As we prepare for the next intake of PGCTHE participants in January, I am taking a moment to reflect on the Weekly Resource Roundup. It is hard to believe that the first Roundup post was 10th June 2020, two and a half years ago!
I started the Roundup because my students needed it.
I run the Postgraduate Certificate in Teaching in Higher Education (PGCTHE), a 60-credit Masters-level study scheme. My students are new teaching staff. As the pandemic took hold, our in-person training sessions were cancelled and my students struggled to find enough training opportunities to meet our module CPD requirements. They also struggled to find effective ways of teaching under challenging pandemic conditions. It is my habit to scan the Higher Education sector and I noticed that many organisations were offering free online opportunities that would help meet my students’ learning goals.
I decided to curate a regular list of external events and online resources as they came to my attention. Giving credit where credit is due, I have to say that I wasn’t sure what to call it at first, so when our team manager Kate Wright suggested the word ’roundup’ to describe it, I went with that. Thanks Kate!
Everything in the Roundup has been vetted by me personally. If I come across a new webinar, podcast, blog, or publication, I check it out first to see if it is authoritative and has potential to help staff develop their teaching. Where do I find such material? I subscribe to various mailing lists and follow a wide range of educators and learning and teaching networks on social media. I pro-actively search for material on certain themes. I pay attention to emerging topics in the sector and explore to find out more about them. This is a core part of my professional activity as a lecturer in the teaching and scholarship category. I do this scanning and vetting all throughout the week and then post the best items to the Roundup every 7-10 days.

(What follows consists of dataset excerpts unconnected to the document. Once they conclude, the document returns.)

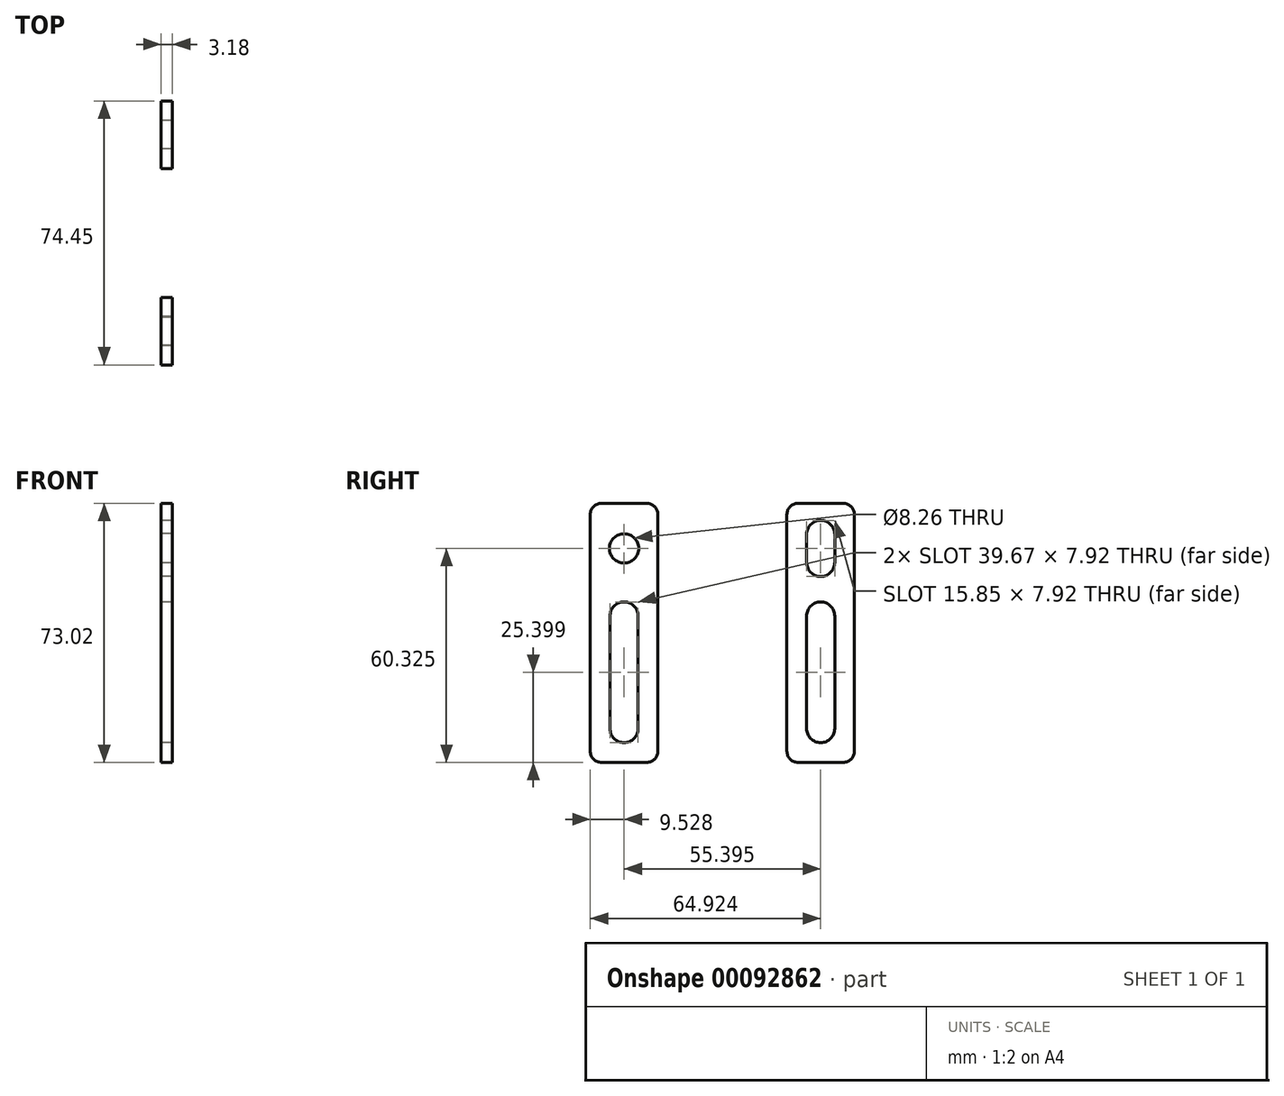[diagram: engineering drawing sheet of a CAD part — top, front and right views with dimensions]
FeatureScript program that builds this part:
annotation { "Feature Type Name" : "Feature", "Feature Type Description" : "" }
export const myFeature = defineFeature(function(context is Context, id is Id, definition is map)
    precondition{}
    {
        {
            var Q0;
            Q0=qCreatedBy(makeId("Right.planeOp"),FACE);
            var sketch = newSketch(context, id + "F0", { "sketchPlane" : qUnion([Q0])});
            skLineSegment(sketch, "E0.bottom", {"start": v(-45.02, 50.1) * mm, "end": v(-25.97, 50.1) * mm});
            skLineSegment(sketch, "E0.top", {"start": v(-45.02, -22.93) * mm, "end": v(-25.97, -22.93) * mm});
            skLineSegment(sketch, "E0.left", {"start": v(-45.02, 50.1) * mm, "end": v(-45.02, -22.93) * mm});
            skLineSegment(sketch, "E0.right", {"start": v(-25.97, 50.1) * mm, "end": v(-25.97, -22.93) * mm});
            skLineSegment(sketch, "E1.bottom", {"start": v(10.38, 50.1) * mm, "end": v(29.43, 50.1) * mm});
            skLineSegment(sketch, "E1.top", {"start": v(10.38, -22.93) * mm, "end": v(29.43, -22.93) * mm});
            skLineSegment(sketch, "E1.left", {"start": v(10.38, 50.1) * mm, "end": v(10.38, -22.93) * mm});
            skLineSegment(sketch, "E1.right", {"start": v(29.43, 50.1) * mm, "end": v(29.43, -22.93) * mm});
            skLineSegment(sketch, "E2", {"start": v(-45.02, -13.4) * mm, "end": v(29.43, -13.4) * mm, "construction": true});
            skLineSegment(sketch, "E3", {"start": v(-45.02, 18.34) * mm, "end": v(29.43, 18.34) * mm, "construction": true});
            skLineSegment(sketch, "E4", {"start": v(-45.02, 37.4) * mm, "end": v(29.43, 37.4) * mm, "construction": true});
            skLineSegment(sketch, "E5", {"start": v(-35.5, 50.1) * mm, "end": v(-35.5, -22.93) * mm, "construction": true});
            skLineSegment(sketch, "E6", {"start": v(19.9, 50.1) * mm, "end": v(19.9, -22.93) * mm, "construction": true});
            skLineSegment(sketch, "E7", {"start": v(-35.5, 18.34) * mm, "end": v(-35.5, -13.4) * mm});
            skLineSegment(sketch, "E8", {"start": v(19.9, 18.34) * mm, "end": v(19.9, -13.4) * mm});
            skLineSegment(sketch, "E9", {"start": v(10.38, 41.36) * mm, "end": v(29.43, 41.36) * mm, "construction": true});
            skLineSegment(sketch, "E10", {"start": v(10.38, 33.43) * mm, "end": v(29.43, 33.43) * mm, "construction": true});
            skLineSegment(sketch, "E11", {"start": v(19.9, 41.36) * mm, "end": v(19.9, 33.43) * mm});
            skCircle(sketch, "E12", {"center": v(-35.5, 37.4) * mm, "radius": 4.13 * mm});
            skArc(sketch, "E13.0.startCap", {"start": v(-39.45, 18.34) * mm, "mid": v(-35.5, 22.3) * mm, "end": v(-31.53, 18.34) * mm});
            skArc(sketch, "E13.0.endCap", {"start": v(-31.53, -13.4) * mm, "mid": v(-35.5, -17.37) * mm, "end": v(-39.45, -13.4) * mm});
            skLineSegment(sketch, "E13.0.left", {"start": v(-31.53, 18.34) * mm, "end": v(-31.53, -13.4) * mm});
            skLineSegment(sketch, "E13.0.right", {"start": v(-39.45, 18.34) * mm, "end": v(-39.45, -13.4) * mm});
            skArc(sketch, "E13.1.startCap", {"start": v(15.94, 41.36) * mm, "mid": v(19.9, 45.32) * mm, "end": v(23.87, 41.36) * mm});
            skArc(sketch, "E13.1.endCap", {"start": v(23.87, 33.43) * mm, "mid": v(19.9, 29.47) * mm, "end": v(15.94, 33.43) * mm});
            skLineSegment(sketch, "E13.1.left", {"start": v(23.87, 41.36) * mm, "end": v(23.87, 33.43) * mm});
            skLineSegment(sketch, "E13.1.right", {"start": v(15.94, 41.36) * mm, "end": v(15.94, 33.43) * mm});
            skArc(sketch, "E13.2.startCap", {"start": v(15.94, 18.34) * mm, "mid": v(19.9, 22.3) * mm, "end": v(23.87, 18.34) * mm});
            skArc(sketch, "E13.2.endCap", {"start": v(23.87, -13.4) * mm, "mid": v(19.9, -17.37) * mm, "end": v(15.94, -13.4) * mm});
            skLineSegment(sketch, "E13.2.left", {"start": v(23.87, 18.34) * mm, "end": v(23.87, -13.4) * mm});
            skLineSegment(sketch, "E13.2.right", {"start": v(15.94, 18.34) * mm, "end": v(15.94, -13.4) * mm});
            skSolve(sketch);
        }
        {
            var Q0;
            Q0=makeQuery(id+"F0.imprint","IMPRINT",FACE,{"disambiguationData":[TD([[makeQuery(id+"F0.imprint","IMPRINT",EDGE,{"derivedFrom":sQuery(id+"F0.wireOp",EDGE,"E0.bottom")}),-1.0]])]});
            var Q1;
            Q1=makeQuery(id+"F0.imprint","IMPRINT",FACE,{"disambiguationData":[TD([[makeQuery(id+"F0.imprint","IMPRINT",EDGE,{"derivedFrom":sQuery(id+"F0.wireOp",EDGE,"E1.bottom")}),-1.0]])]});
            extrude(context, id + "F1", {"entities" : qUnion([Q0, Q1]), "depth" : 3.17 * mm});
        }
        {
            var Q0;
            Q0=makeQuery(id+"F1.opExtrude","SWEPT_EDGE",EDGE,{"disambiguationData":[OSD([sQuery(id+"F0.wireOp",EDGE,"E0.bottom"),sQuery(id+"F0.wireOp",EDGE,"E0.left")])]});
            var Q1;
            Q1=makeQuery(id+"F1.opExtrude","SWEPT_EDGE",EDGE,{"disambiguationData":[OSD([sQuery(id+"F0.wireOp",EDGE,"E0.bottom"),sQuery(id+"F0.wireOp",EDGE,"E0.right")])]});
            var Q2;
            Q2=makeQuery(id+"F1.opExtrude","SWEPT_EDGE",EDGE,{"disambiguationData":[OSD([sQuery(id+"F0.wireOp",EDGE,"E1.bottom"),sQuery(id+"F0.wireOp",EDGE,"E1.left")])]});
            var Q3;
            Q3=makeQuery(id+"F1.opExtrude","SWEPT_EDGE",EDGE,{"disambiguationData":[OSD([sQuery(id+"F0.wireOp",EDGE,"E1.bottom"),sQuery(id+"F0.wireOp",EDGE,"E1.right")])]});
            var Q4;
            Q4=makeQuery(id+"F1.opExtrude","SWEPT_EDGE",EDGE,{"disambiguationData":[OSD([sQuery(id+"F0.wireOp",EDGE,"E0.top"),sQuery(id+"F0.wireOp",EDGE,"E0.left")])]});
            var Q5;
            Q5=makeQuery(id+"F1.opExtrude","SWEPT_EDGE",EDGE,{"disambiguationData":[OSD([sQuery(id+"F0.wireOp",EDGE,"E0.top"),sQuery(id+"F0.wireOp",EDGE,"E0.right")])]});
            var Q6;
            Q6=makeQuery(id+"F1.opExtrude","SWEPT_EDGE",EDGE,{"disambiguationData":[OSD([sQuery(id+"F0.wireOp",EDGE,"E1.top"),sQuery(id+"F0.wireOp",EDGE,"E1.left")])]});
            var Q7;
            Q7=makeQuery(id+"F1.opExtrude","SWEPT_EDGE",EDGE,{"disambiguationData":[OSD([sQuery(id+"F0.wireOp",EDGE,"E1.top"),sQuery(id+"F0.wireOp",EDGE,"E1.right")])]});
            fillet(context, id + "F2", {"entities" : qUnion([Q0, Q1, Q2, Q3, Q4, Q5, Q6, Q7]), "radius" : 3.17 * mm, "tangentPropagation" : true, "allowEdgeOverflow" : false});
        }
    });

Based on the initial response, it became clear that the Roundup was not only useful for PGCTHE participants but also general teaching staff and others outside of the university. I take an active role in several communities of practice on Twitter and elsewhere, participating in online discussions and events. It was natural for me to promote the Roundup through those channels using the hashtag #WeeklyResourceRoundup. It gained further momentum and now has global reach as evidenced both in the response on Twitter and statistics on Roundup posts in the LTEU blog.
Curating the Roundup is, of course, a way for me to learn and develop my own practice as well as share good practice with others. I value the communities of practice and the people I have met by doing this. I’m grateful for their generosity and pleased to amplify their voices. Curation and sharing, contribution and development, are all central to who I am as a professional educator. I derive great personal and professional satisfaction, both from the Roundup itself and from communicating with others. I hope the Roundup serves as a bridge connecting people who have shared interests in helping students learn, wherever you may be.
Curating and sharing the Roundup is my contribution to these valued communities.
In short, it is a labour of love, from me to you.